Las redes no son simples espacios de comunicación, también forman parte de nuestra personalidad. En este sentido, crece el número de etiquetas que definen nuestra identidad digital y proliferan gran cantidad de estéticas vinculadas con nuestros estilos de vida. A pesar del deseo de diferenciarnos, estos hábitos y modas son comercializados por un capitalismo digital que nos homogeneiza.
¿Te acuerdas de la primera vez que usaste Internet? Me refiero a más allá de utilizarlo en el colegio en clase de informática, cuando los títulos de colores del Word 2007 eran la herramienta preferida para cualquier trabajo. Pienso en las tipografías de Messenger, en las escenas de Patito feo que miraba en YouTube a escondidas porque tenía prohibido ver la serie, o en los videoclips de Lady Gaga, que de pequeña me parecían películas del más alto nivel.
Da vértigo pensar en lo rápido que ha cambiado todo en poco más de una década: Word 2007 se actualizó y los títulos de colores acabaron despareciendo. Messenger pasó de moda; para mirar Patito feo, ahora seguramente lo haría desde alguna plataforma de streaming y desde la intimidad de mi móvil, no desde el PC de casa; y los primeros videoclips de Lady Gaga ya se consideran historia de la cultura popular, con ese tipo de consagración que solo otorga el paso del tiempo.

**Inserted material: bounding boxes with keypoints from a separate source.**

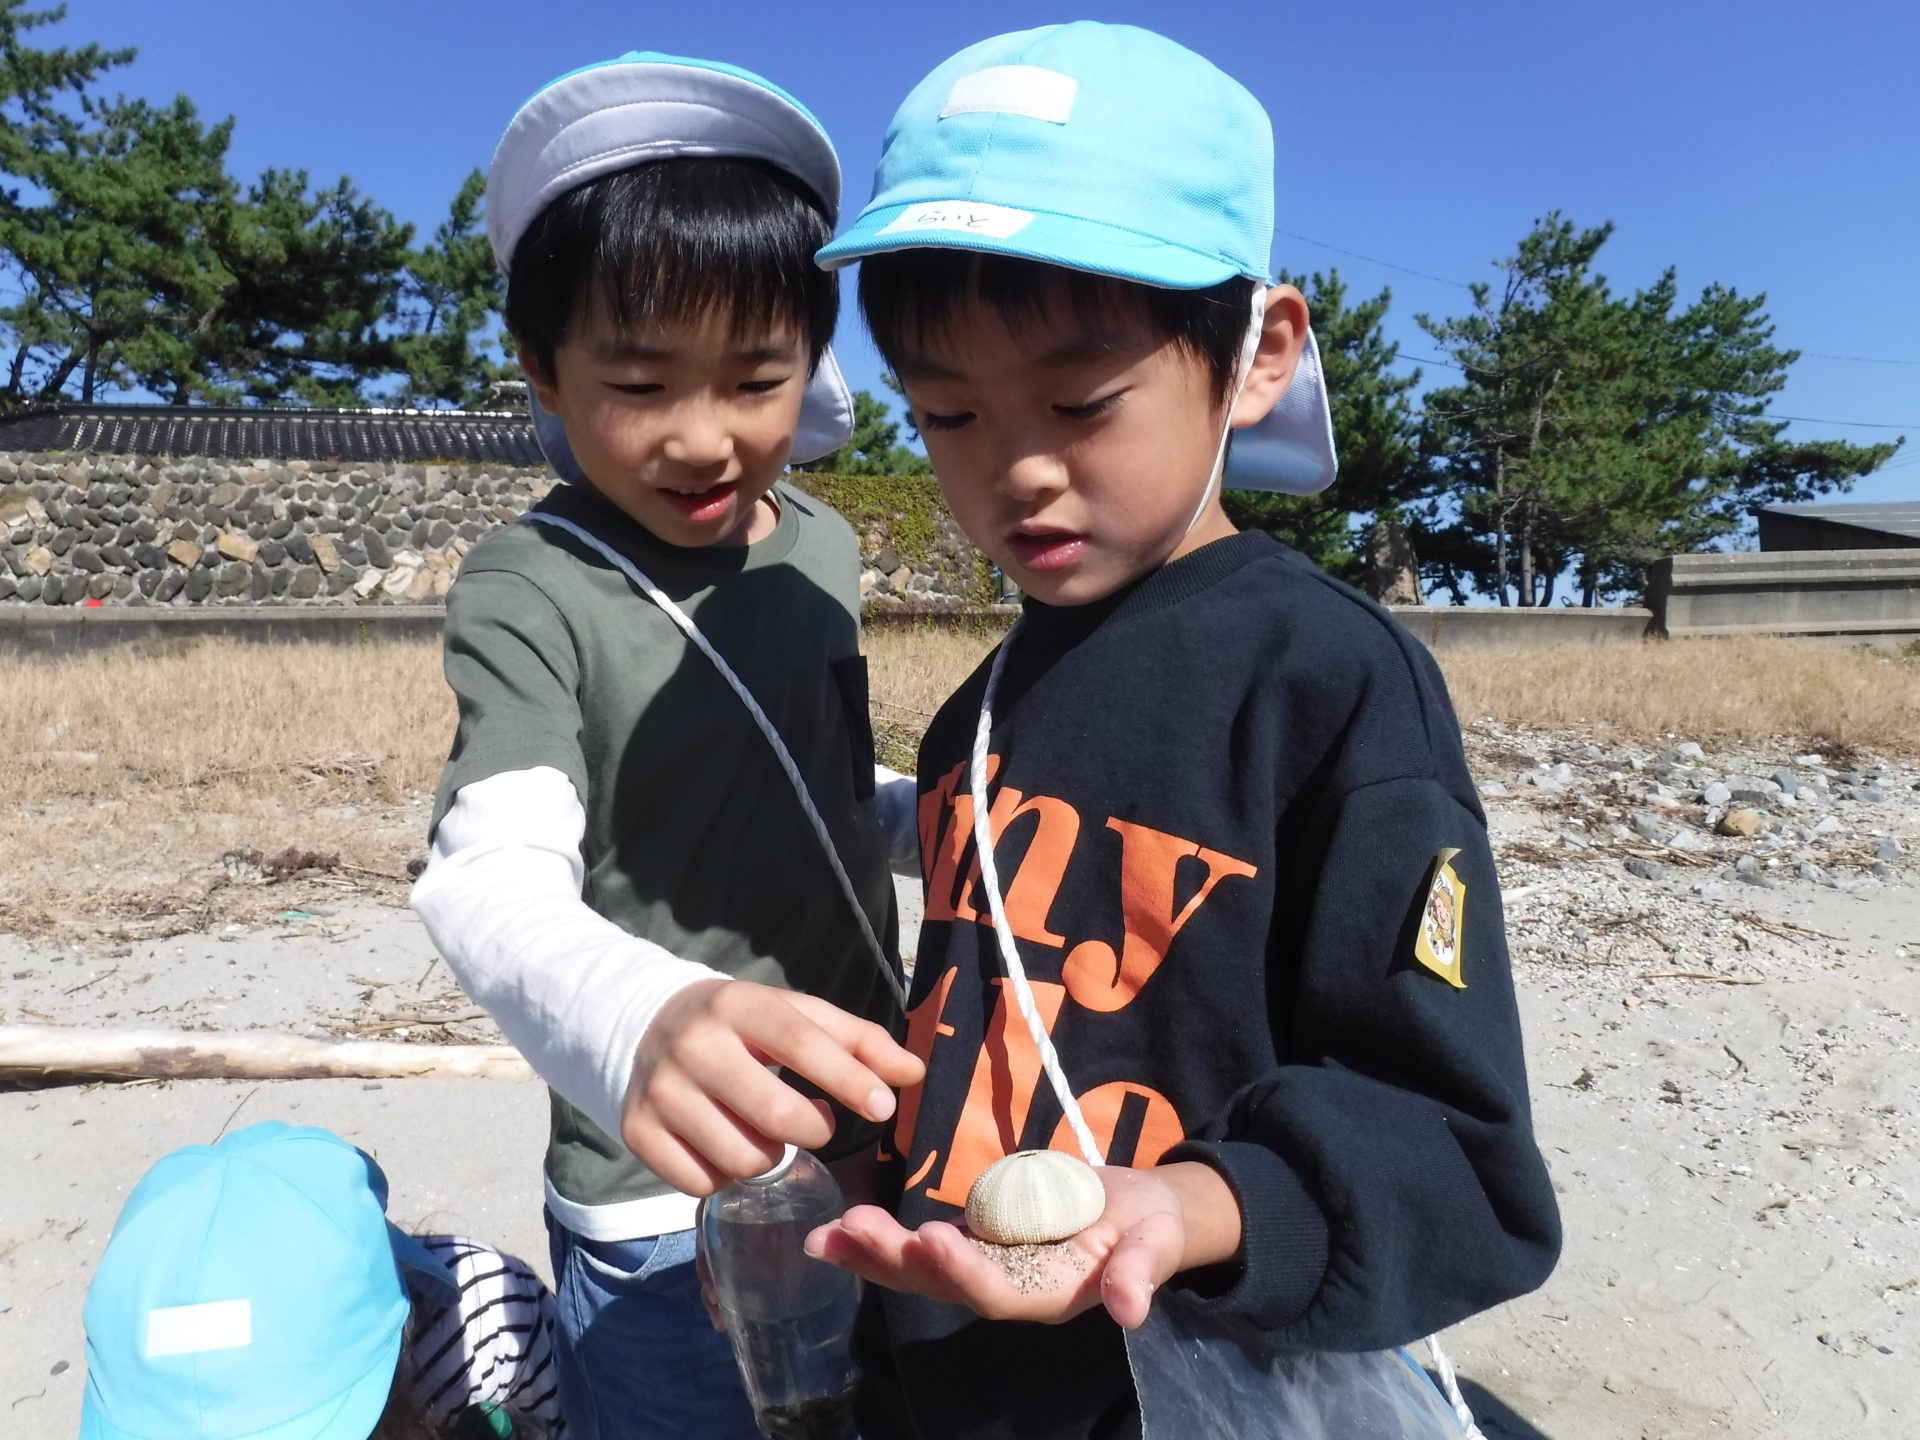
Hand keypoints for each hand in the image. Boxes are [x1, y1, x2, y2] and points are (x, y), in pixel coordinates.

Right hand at [620, 979, 922, 1195]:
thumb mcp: (794, 1016)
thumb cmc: (742, 1026)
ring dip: (771, 1157)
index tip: (884, 1106)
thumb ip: (857, 1040)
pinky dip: (727, 1175)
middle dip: (814, 1130)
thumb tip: (914, 1073)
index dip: (847, 1078)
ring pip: (743, 1160)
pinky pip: (703, 1184)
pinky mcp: (637, 1133)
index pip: (800, 1043)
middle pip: (776, 1117)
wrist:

La experiencia digital actual es ahora otra. Internet, y las redes, ya no son una herramienta social más o un espacio donde pasar el rato, sino que forman parte de nuestra identidad, lo que consumimos queda adscrito de alguna manera a nuestra piel. Así lo explican los investigadores Stokes y Price en su estudio «Social Media, Visual Culture and Contemporary Identity»: «La proliferación de herramientas digitales convergentes y de bajo coste ha permitido a los milenials [y a la generación Z] documentar sus vidas de una manera sin precedentes. La habilidad de comunicarse constantemente en formas visuales ha creado una generación de nuevos bricoleurs de contenido que se basan en estas herramientas creativas para construir la identidad de múltiples maneras cambiantes».
Estos espacios digitales donde expresar nuestra identidad se han ido transformando constantemente. La imagen ganó al texto, y después el vídeo ganó a la imagen: Facebook, hasta que Facebook dejó de ser guay; Snapchat, hasta que Instagram incluyó las historias y filtros que superaban al del perro y la corona de flores; Twitter, que resiste las pataletas de Musk; y TikTok, la red que ahora se corona como la aplicación del momento, y que, con total certeza, condensa a la vez lo mejor y lo peor de Internet.
TikTok, TikTok… El algoritmo que me conoce mejor que mi madre. Sabe todo lo que me gusta, lo que todavía no me gusta pero que me gustará, y lo que me da vergüenza que me guste. Me mima, me dice lo que quiero oír, pero también me explica qué es lo que tengo que odiar de mi cuerpo, de mi cara, de mi personalidad, de lo que como, o de lo que no como, y después me vuelve a abrazar, y si no, lo entreno deslizando deprisa los vídeos que no acierta, para ponérselo más fácil.
Con prácticamente tres años de vida, la aplicación se ha convertido en el escenario social digital de referencia. Es el origen de los memes más virales, de las canciones de moda, de las nuevas tendencias y de qué productos se agotarán en el Mercadona (como fue el caso del «cruapán», una mezcla de pan de molde y croissant que se hizo viral en TikTok y se agotó en todas partes).